---------- Fragmento ----------
Si a cualquiera de quienes llevamos algo de tiempo paseando nuestra toga por los juzgados y tribunales de nuestro país nos nombran el artículo 324 de la Ley de Enjuiciamiento Criminal, a buen seguro que un escalofrío nos sacude por dentro. Puede que mucha gente no lo recuerde, pero quienes nos dedicamos al Derecho Penal recordamos perfectamente la reforma de este precepto en 2015 que limitaba el plazo de la instrucción a 6 meses. Esto es, que desde que un asunto entraba en un juzgado hasta que quedaba listo para juicio no podían pasar más de 6 meses. Una verdadera bomba con temporizador que anticipaba la impunidad de muchos delitos cuya investigación era compleja, máxime teniendo en cuenta la carencia de medios que es ya un cásico en nuestra administración de justicia.

Nuestros temores no tardaron en hacerse realidad, y varios casos de corrupción acabaron en nada por causa de este precepto. Ni que decir tiene que, desde el mismo día de su entrada en vigor, juristas de todos los pelajes insistimos en que se derogara semejante límite, y finalmente se consiguió. En 2020 se reformó el precepto y, aunque no se eliminó el límite de la instrucción, se amplió al doble de tiempo, 1 año, y se relajaron bastante las cosas. Por fortuna.
----------
Instrucciones —
1/ Según el fragmento, ¿hasta cuánto tiempo se amplió en 2020 el plazo de la instrucción?
2/ Reproduce el pasaje del fragmento que empieza con "Nuestros temores no" y continúa hasta "cosas. Por fortuna.".
---------- Datos proporcionados ----------
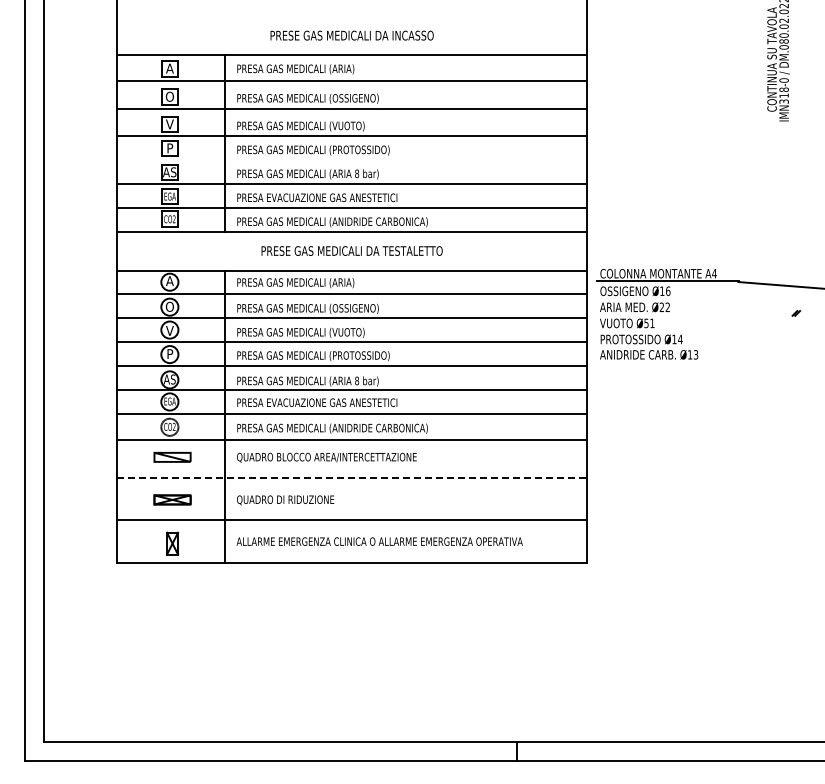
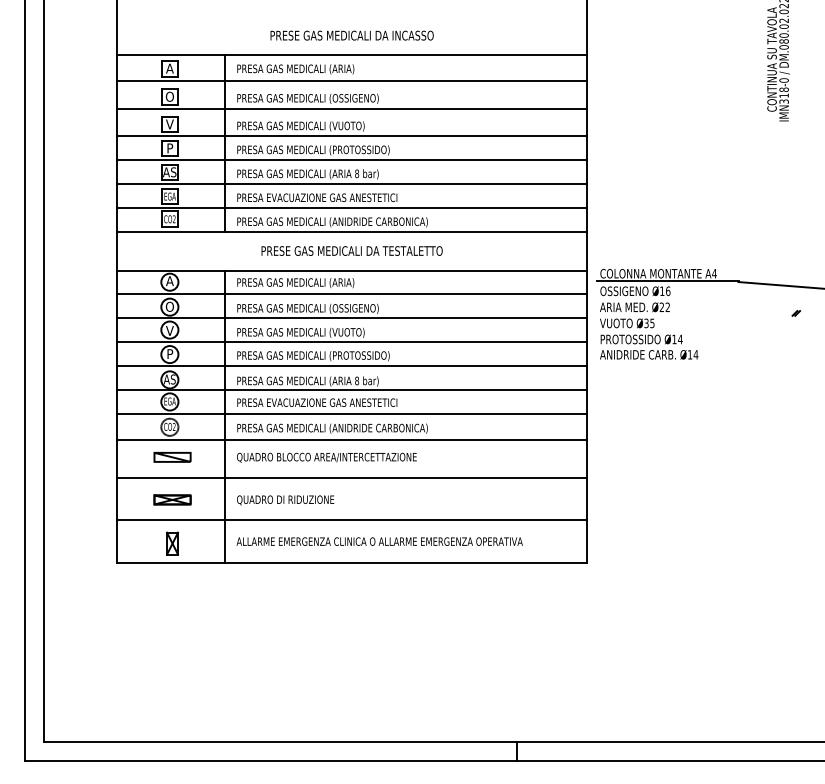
line at (351, 160): none -> present
text at (649, 323): Ø51 -> Ø35
text at (695, 354): Ø13 -> Ø14
line at (352, 477): dashed -> solid
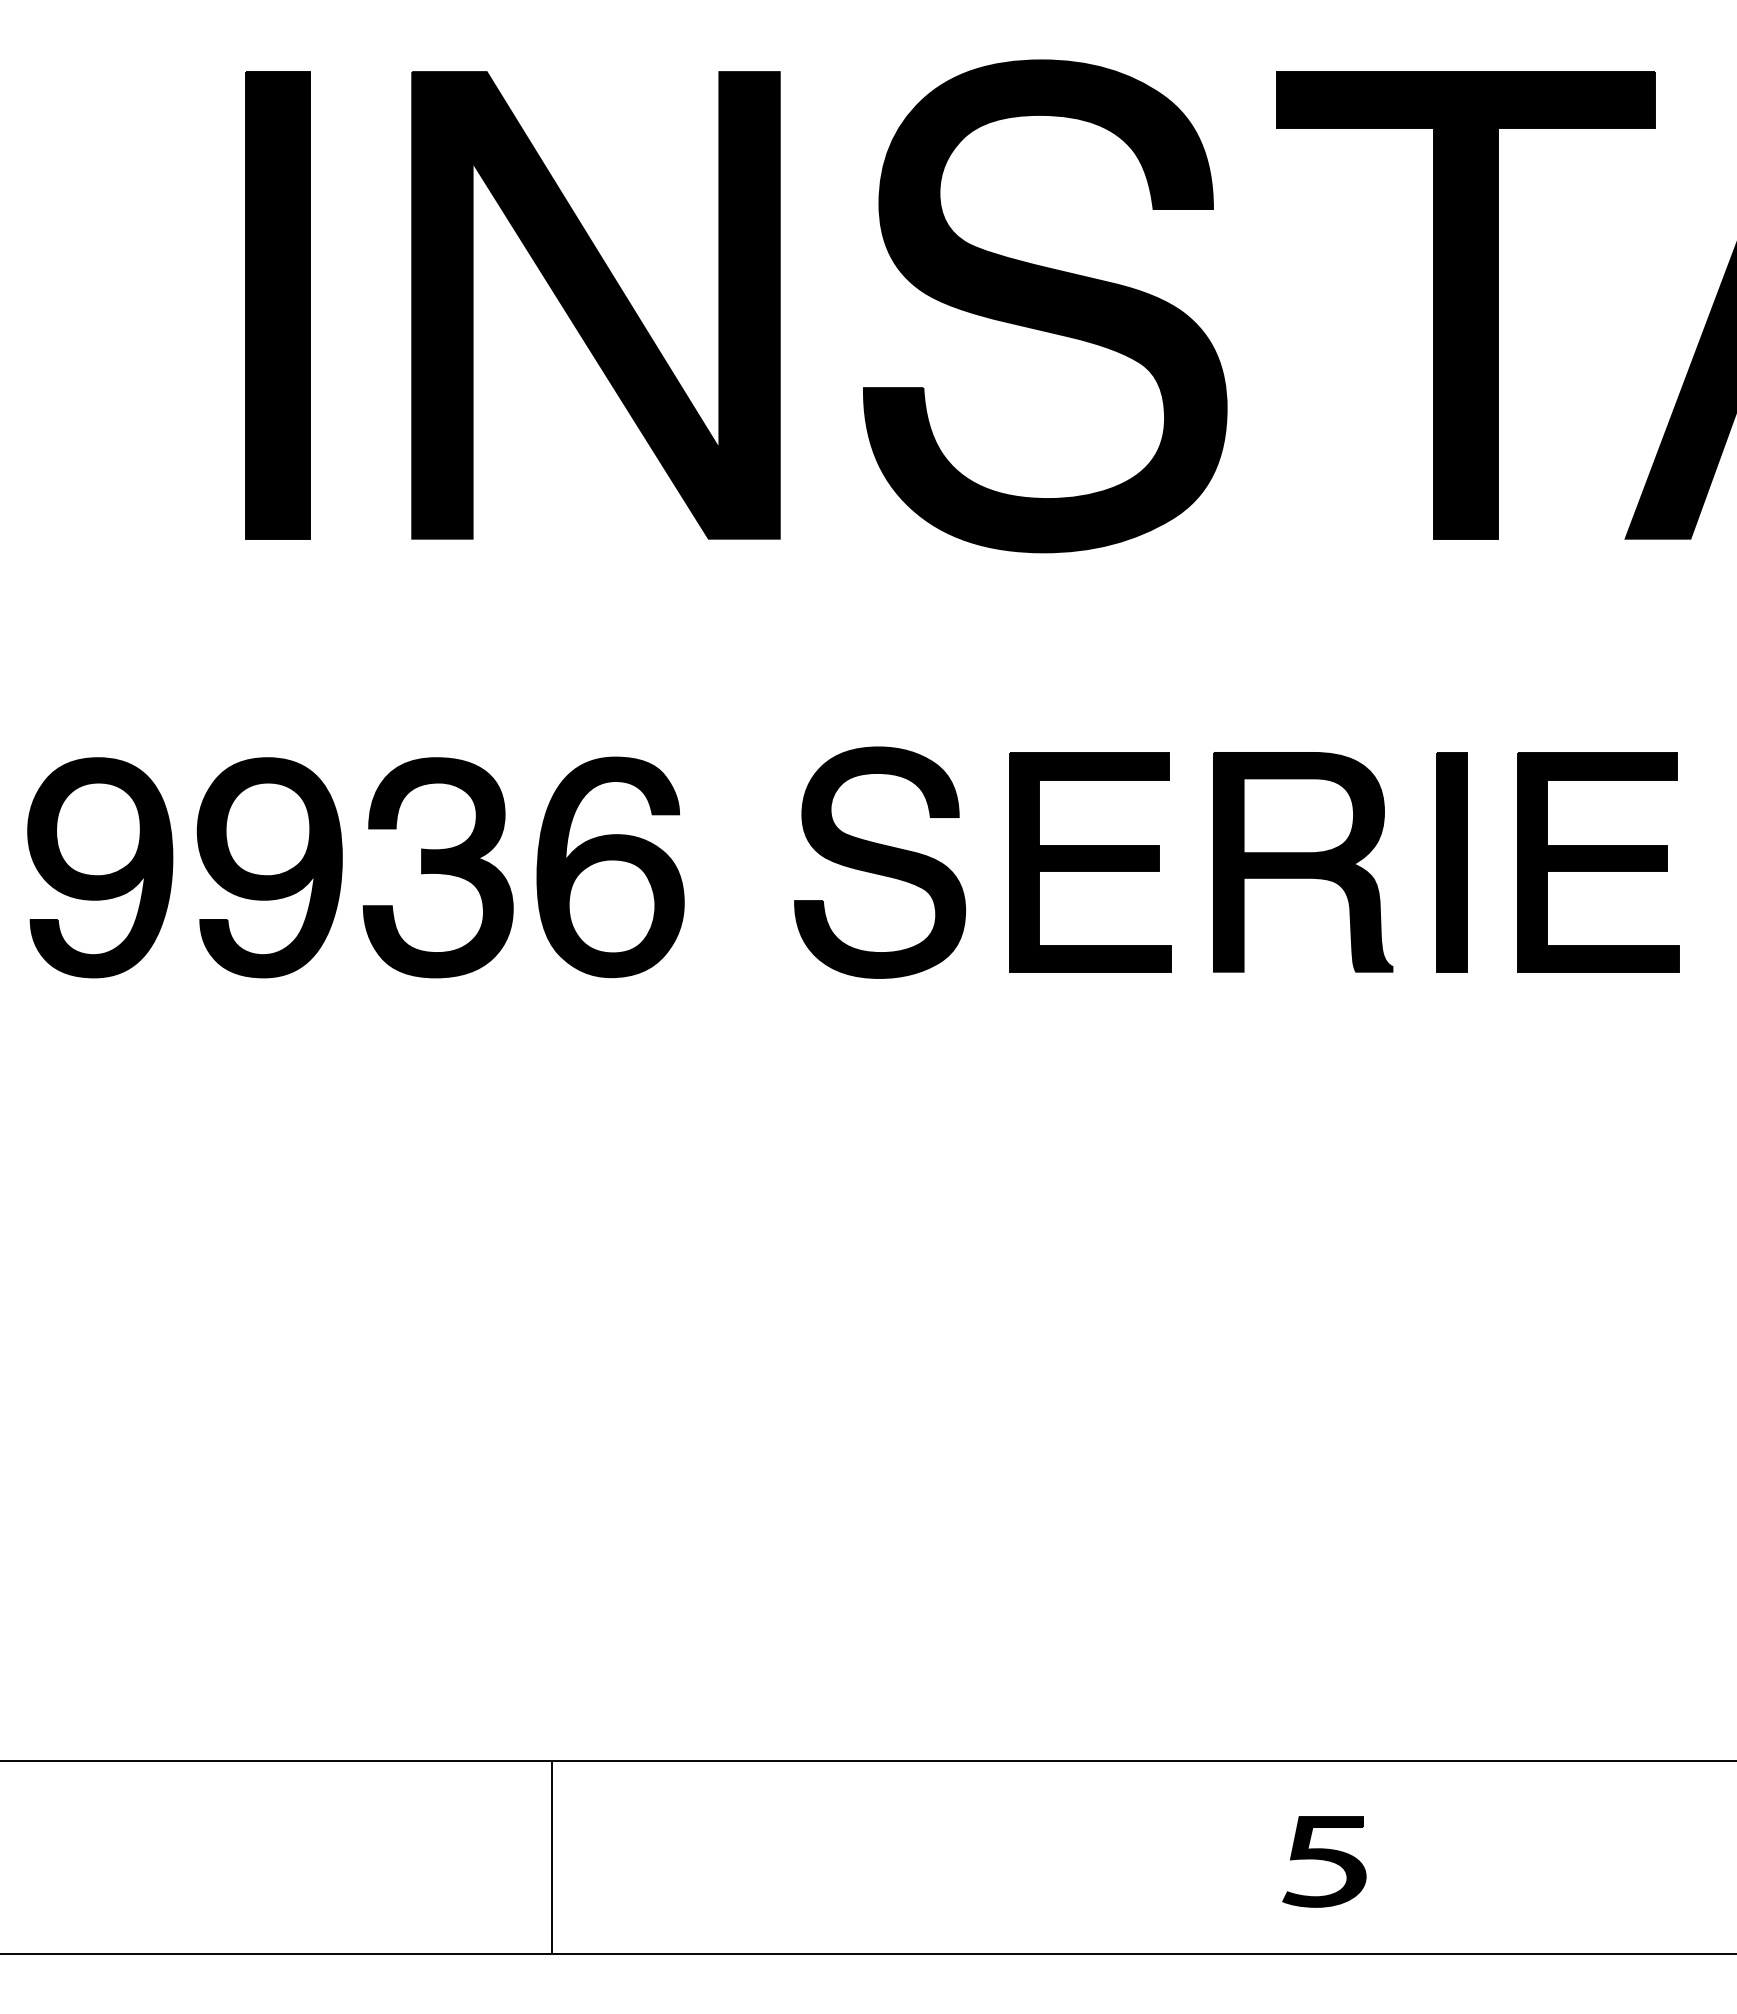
----------
Soluciones del ejercicio —
1/ Hasta 1 año, el doble del plazo anterior.

2/
Nuestros temores no tardaron en hacerse realidad, y varios casos de corrupción acabaron en nada por causa de este precepto. Ni que decir tiene que, desde el mismo día de su entrada en vigor, juristas de todos los pelajes insistimos en que se derogara semejante límite, y finalmente se consiguió. En 2020 se reformó el precepto y, aunque no se eliminó el límite de la instrucción, se amplió al doble de tiempo, 1 año, y se relajaron bastante las cosas. Por fortuna.